Kirtan at Snake River

A couple of months ago, Sudevi dasi (from England) and I visited 8 inmates in the Snake River Correctional Facility in Ontario, Oregon.

At that time we met the chaplain (of Eastern Religions) there who was very kind and encouraging of Eastern philosophy programming. After those 8 wonderful visits, we wrote to the chaplain about having a kirtan at the Snake River facility and she kindly facilitated that 6 of us could come on a Sunday for two hours. The facility approved one mrdanga, one harmonium and one set of karatalas, as well as the booklet The Way of Love and a maha-mantra brochure for everyone.

Six of us (Vijay Krsna, Rasika, Thakura, Visnupriya, Sudevi and myself) drove from LA up to the Snake River Correctional Facility in Oregon to engage in kirtan with 35 enthusiastic members and newcomers to the IPBYS Prison Program. We were wonderfully welcomed and assisted by Chaplain Persinger at the gate.  We all gave our ID’s and went through the metal detector. The guard examined our instruments and bag of books and after he approved each one of us he stamped our hand with invisible ink which we then had to put under a machine at the next security gate. After we were all clear, Chaplain Persinger brought us to the room where the program was to be held. As we were walking down the long white-walled corridor, she gave us some history of the facility (built in 1991, over 3000 inmates are there), and she also gave us some insight as to how inmates function such as some sign up for a program so they can see their friends.

The kirtan was from 1:45 to 3:45 and we observed that everyone who attended was more than grateful to have attended. Some had their eyes closed and were swaying while chanting, some clapped, some sang silently and some loudly, and we even had a request from one of them to sing the Nrsmighadeva prayers.

The inmates had to enter the room one at a time after each being checked at security. As they came in the room, I welcomed them and handed them a Way of Love with a maha-mantra brochure inside. They started to come into the room at 1:30 and at 1:40 we decided it would be good to begin with the mangalacarana (invocation of auspicious prayers to our gurus and guides). We could all feel the potency of our calling out to our Gurus for their help, that we all could feel as if they personally walked in and sat down.  After we finished the mangalacarana, one guy sitting in the front said with wide-open eyes, “Wow, I can feel the high energy in here.”

We had the opportunity to end the afternoon in a group photo, which we hope to share with you when it becomes available in a few months time. Each inmate present came up to each of us after and thanked us for coming with their hands folded and then a handshake. One man even said he felt like crying, so Rasika and I said, “Then cry,” to which he then burst out in tears.

It was an incredible experience for all of us and it affected us deeply, each in very personal ways. The environment was impetus to cry out to the Lord from the core of our hearts, just as we hear and read that this is what we must do in order to capture the Lord’s heart and ears.

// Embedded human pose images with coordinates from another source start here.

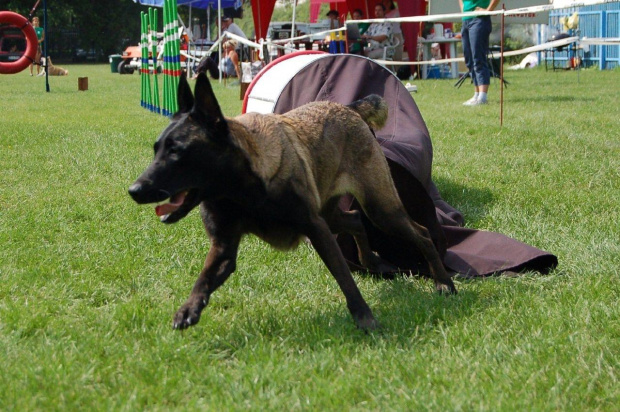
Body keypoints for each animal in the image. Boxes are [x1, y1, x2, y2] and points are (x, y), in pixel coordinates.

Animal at [128, 74, 456, 332]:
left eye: (177, 151)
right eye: (157, 149)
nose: (134, 190)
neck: (240, 191)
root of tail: (349, 108)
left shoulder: (316, 229)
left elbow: (344, 278)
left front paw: (366, 319)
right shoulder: (224, 248)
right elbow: (204, 279)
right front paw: (188, 309)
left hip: (381, 209)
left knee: (421, 233)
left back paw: (443, 282)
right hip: (335, 212)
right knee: (354, 218)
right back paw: (371, 260)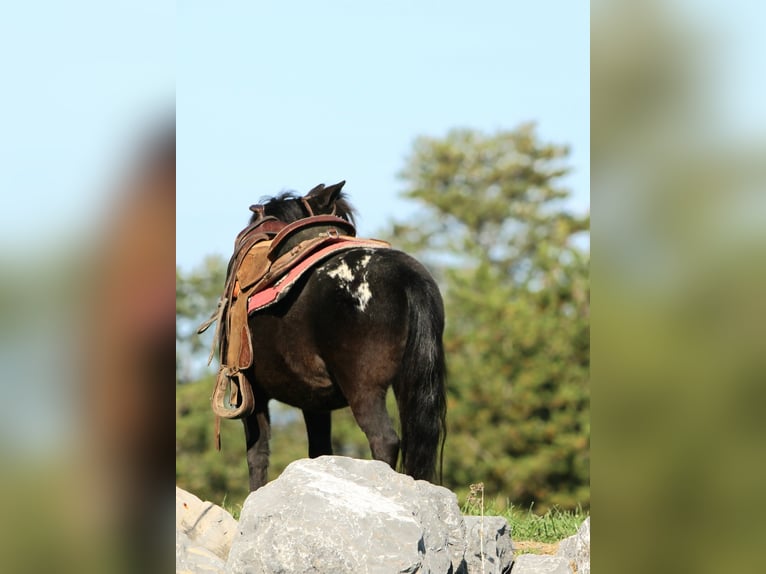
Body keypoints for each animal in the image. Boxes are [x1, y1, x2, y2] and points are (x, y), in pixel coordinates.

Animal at [229, 181, 447, 491]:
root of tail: (406, 277)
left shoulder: (254, 395)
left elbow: (257, 455)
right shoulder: (314, 401)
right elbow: (319, 450)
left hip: (364, 390)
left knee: (384, 440)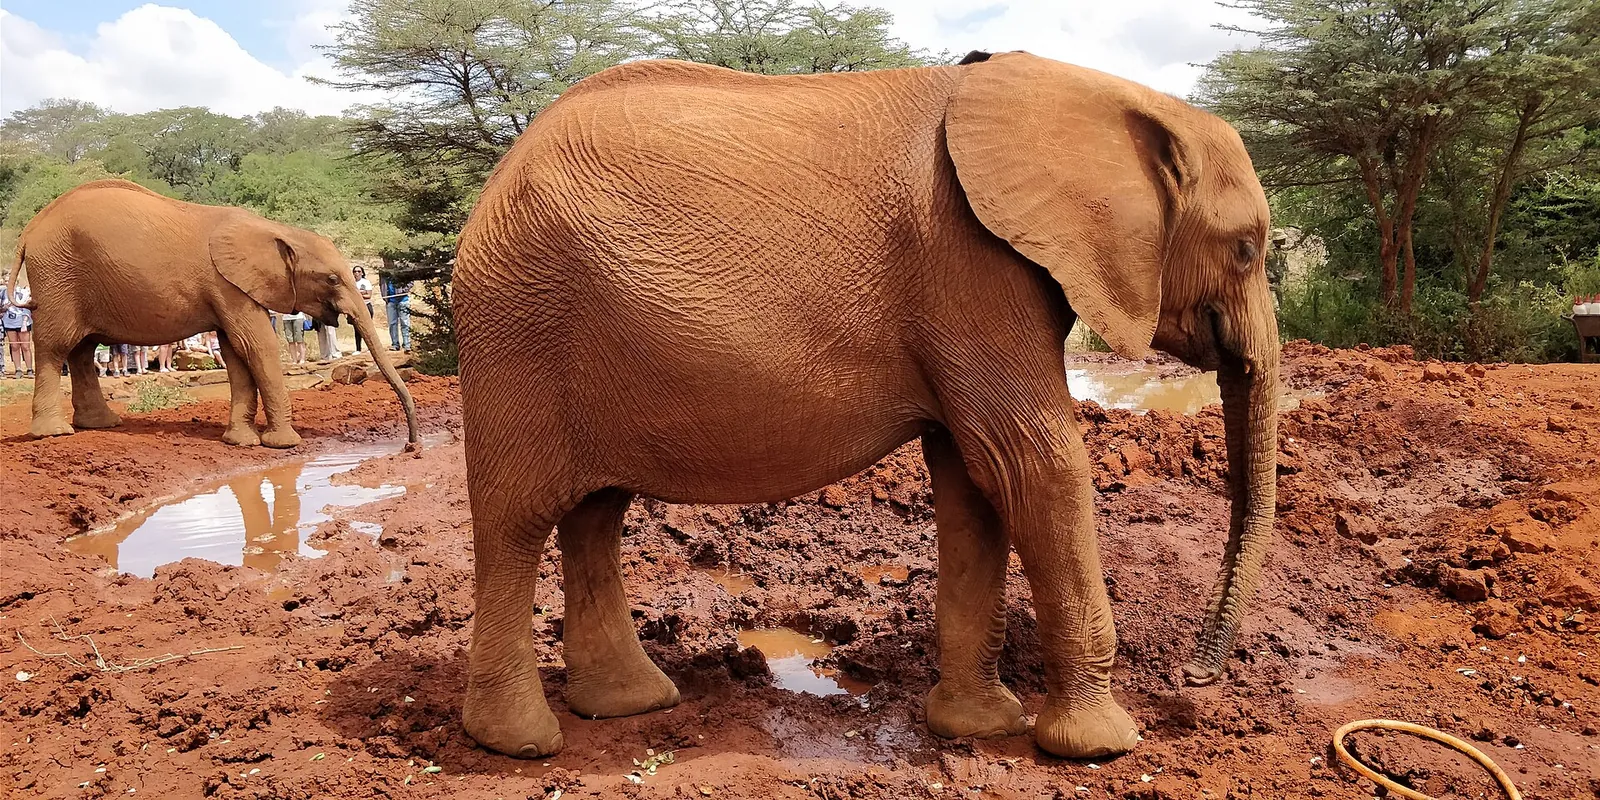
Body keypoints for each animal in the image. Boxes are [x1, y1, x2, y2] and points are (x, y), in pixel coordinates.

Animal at [6, 179, 419, 448]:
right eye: (332, 279)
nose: (410, 445)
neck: (276, 231)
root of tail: (29, 230)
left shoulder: (230, 290)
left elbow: (236, 352)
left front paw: (241, 442)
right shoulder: (227, 285)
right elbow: (257, 346)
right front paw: (283, 444)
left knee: (82, 350)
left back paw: (101, 424)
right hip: (58, 274)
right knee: (56, 346)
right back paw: (55, 434)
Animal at [451, 51, 1279, 760]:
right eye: (1247, 248)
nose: (1198, 678)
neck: (1109, 96)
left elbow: (973, 481)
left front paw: (980, 728)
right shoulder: (972, 269)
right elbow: (1034, 466)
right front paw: (1103, 747)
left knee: (595, 513)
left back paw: (630, 705)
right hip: (518, 327)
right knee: (516, 522)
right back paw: (518, 741)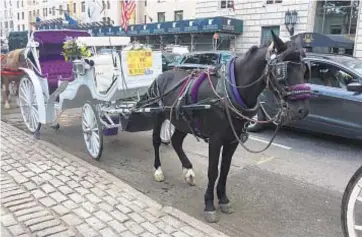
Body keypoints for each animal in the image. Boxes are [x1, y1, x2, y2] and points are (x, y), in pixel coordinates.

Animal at [140, 31, 310, 222]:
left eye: (304, 70)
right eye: (282, 71)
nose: (302, 110)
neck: (228, 92)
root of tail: (162, 75)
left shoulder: (232, 140)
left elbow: (225, 170)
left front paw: (223, 199)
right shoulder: (216, 140)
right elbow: (213, 171)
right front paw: (209, 204)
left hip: (182, 121)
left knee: (176, 141)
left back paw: (188, 170)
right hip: (158, 115)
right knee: (156, 140)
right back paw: (158, 170)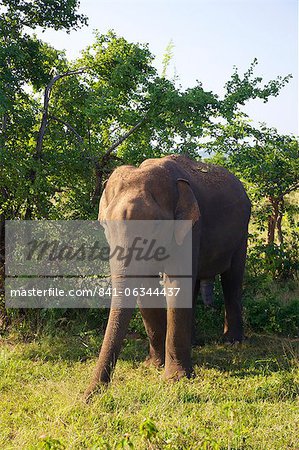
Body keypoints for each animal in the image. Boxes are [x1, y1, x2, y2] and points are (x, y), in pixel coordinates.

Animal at [84, 155, 251, 398]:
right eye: (105, 225)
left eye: (155, 225)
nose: (89, 396)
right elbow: (148, 284)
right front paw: (153, 365)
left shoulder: (191, 227)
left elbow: (177, 282)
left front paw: (175, 379)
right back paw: (195, 342)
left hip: (242, 232)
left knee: (232, 279)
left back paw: (232, 342)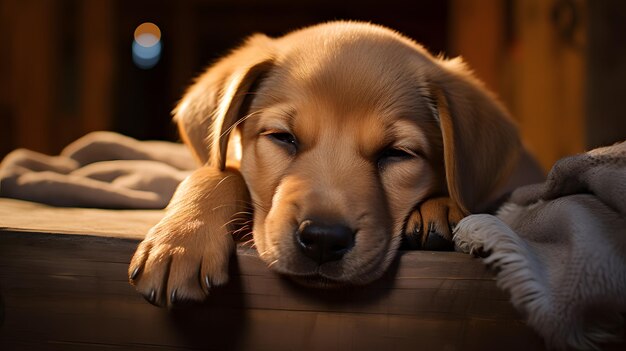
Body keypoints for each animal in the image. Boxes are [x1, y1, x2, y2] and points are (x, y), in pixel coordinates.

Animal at [127, 20, 540, 306]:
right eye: (282, 137)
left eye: (396, 153)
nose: (323, 240)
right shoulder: (224, 161)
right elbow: (216, 173)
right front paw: (181, 241)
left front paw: (441, 205)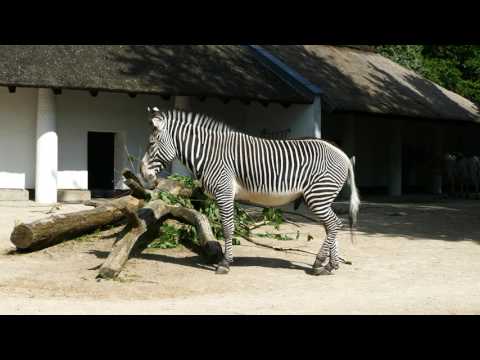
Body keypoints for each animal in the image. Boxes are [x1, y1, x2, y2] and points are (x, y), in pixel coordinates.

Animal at [140, 107, 360, 276]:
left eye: (151, 143)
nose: (143, 175)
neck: (208, 154)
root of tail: (342, 153)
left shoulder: (224, 192)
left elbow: (228, 227)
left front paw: (225, 263)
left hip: (318, 196)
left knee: (334, 223)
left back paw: (319, 263)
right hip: (322, 197)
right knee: (331, 225)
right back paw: (330, 266)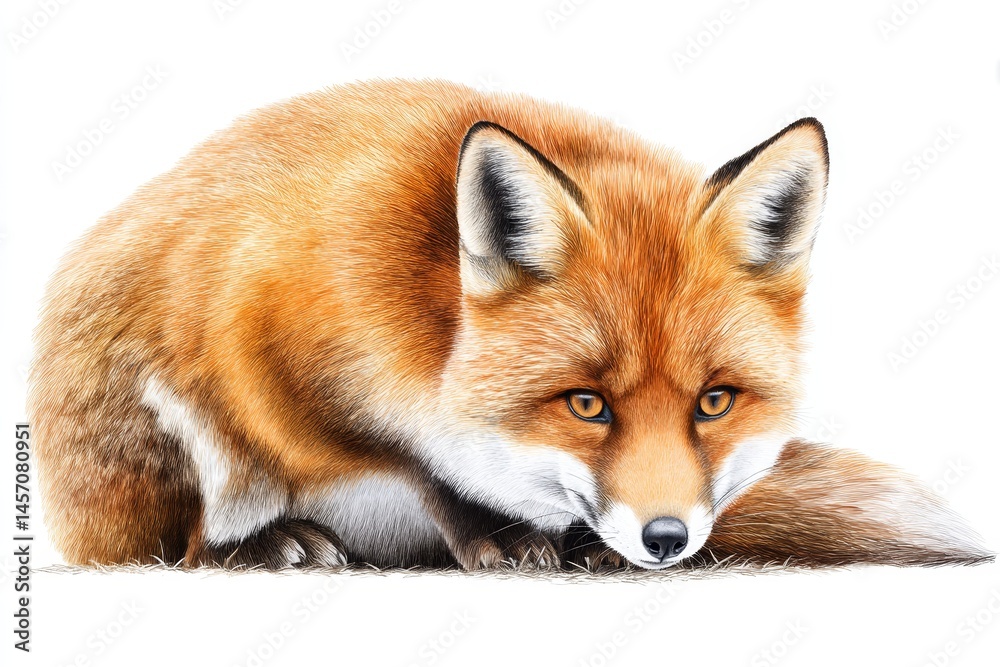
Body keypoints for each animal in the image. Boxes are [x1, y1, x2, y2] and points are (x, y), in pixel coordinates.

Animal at [29, 79, 989, 571]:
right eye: (586, 404)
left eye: (714, 402)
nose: (666, 539)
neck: (423, 321)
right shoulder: (258, 348)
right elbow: (418, 463)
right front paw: (494, 530)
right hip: (155, 441)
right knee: (177, 543)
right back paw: (268, 545)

I was honored to be with this group of my godbrothers and godsisters who have so much devotion. When we were singing kirtan together I could feel they were praying deeply and singing and playing their instruments with deep moods.

A few comments they made after:

Vijay – When we got into that format and setting, it was so different. There was an opportunity to come and sing, and they sung. The gratitude that was expressed by them seemed it was very well received.

Thakura – the situation gave me the chance to see the power of kirtan. The whole time I was walking in there I was thinking, what’s going to happen, how will the people react? As soon as we sat down and started chanting, I was surprised by seeing everybody chanting, even people who you least expect to have appreciation for chanting. It was so touching to see what the power of kirtan does to people.

Vishnupriya – the security was so hardcore – they even have invisible ink (to stamp your hand). To be in a group of that many people who are so sincerely needing and wanting kirtan and some spiritual enlivenment with so much sincerity was incredibly touching.

Sudevi – One of the inmates wrote to me before the kirtan and said, “I feel like a kid at Christmas waiting for Santa Clause to come times a million,” and he couldn’t wait to see all the despair and hypocrisy melt away. That’s what yesterday was about. Not that I know what their despair or hypocrisy is, but the fact that they came with such sincerity, pulled that sincerity out of me and all of us I think. I think we were all feeling the world around us melt away and in that space we didn’t feel imprisoned or free or whatever difference there was.

We hope to have kirtan there again in the near future as well as more opportunities for events such as these, all over the country.